● WORK TO DO:
(1) Rewrite the passage about Liu Kezhi between "But there is" and "ostensibly independent associations.", inclusive, swapping in "telling" wherever "revealing" appears.
(2) Write down every number in the passage about Liu Kezhi that is written with digits.
(3) Pick up the passage about Liu Kezhi after its last sentence and write what comes next.

Liu Kezhi has even dealt frequently over the past two decades with issues concerning tourism between China and Taiwan. He appeared during a 2006 press conference held by the Taiwan Affairs Office of the State Council, for example, to address cross-strait tourism. And 10 years later, as 26 Chinese tourists in Taiwan died when their chartered bus caught fire, Liu Kezhi was quoted in an official Xinhua news release expressing his “strong discontent” (强烈不满) with how Taiwan handled the incident. It was Liu Kezhi who “demanded that Taiwan must thoroughly investigate the cause of the accident.”
But there is a final, revealing, aspect to the Taiwan story that relates to the broader question of China’s operationalizing of ostensibly independent associations.

● LISTED ENTRIES:
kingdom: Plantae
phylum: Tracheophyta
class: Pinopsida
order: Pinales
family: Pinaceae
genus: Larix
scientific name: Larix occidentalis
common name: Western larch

==

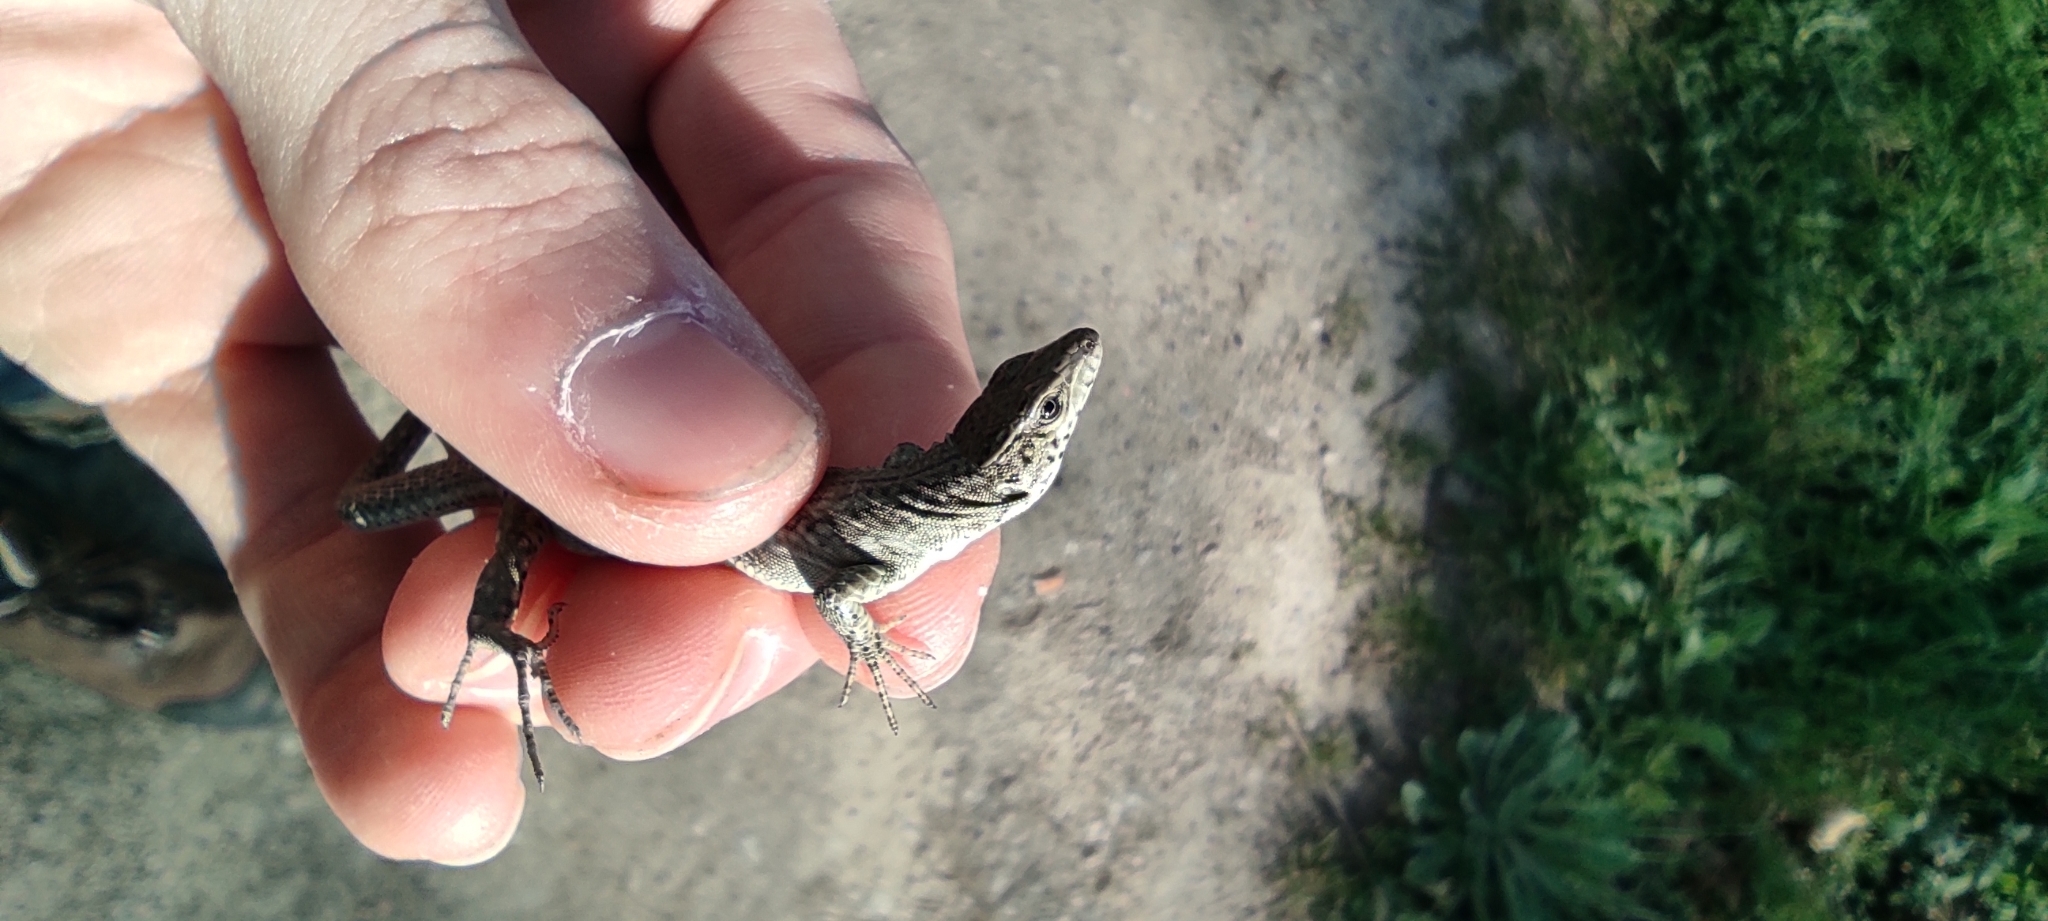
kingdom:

* * *

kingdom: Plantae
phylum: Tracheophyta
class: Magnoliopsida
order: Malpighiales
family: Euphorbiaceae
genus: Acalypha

● EXPECTED RESPONSES:
(1)
But there is a final, telling, aspect to the Taiwan story that relates to the broader question of China’s operationalizing of ostensibly independent associations.

(2) 2006, 10, 26

(3)
At the time of the 2016 tourism bus fire, Liu Kezhi had a government position as Director of the Department of Hong Kong-Macau-Taiwan Tourism Affairs at China’s National Tourism Administration. Why, then, would he be identified in official press reports as “Secretary-General Liu Kezhi” (秘书长刘克智)?
Well, at the time, you see, Liu Kezhi was also the number-one man at the Association for Tourism Exchange Across the Taiwan Straits (海峡两岸旅游交流协会). It will not surprise you to learn that the Association for Tourism Exchange Across the Taiwan Straits is a “non-profit organization” — or that it has offices in Taipei and Kaohsiung.
China has watchful eyes on every stage.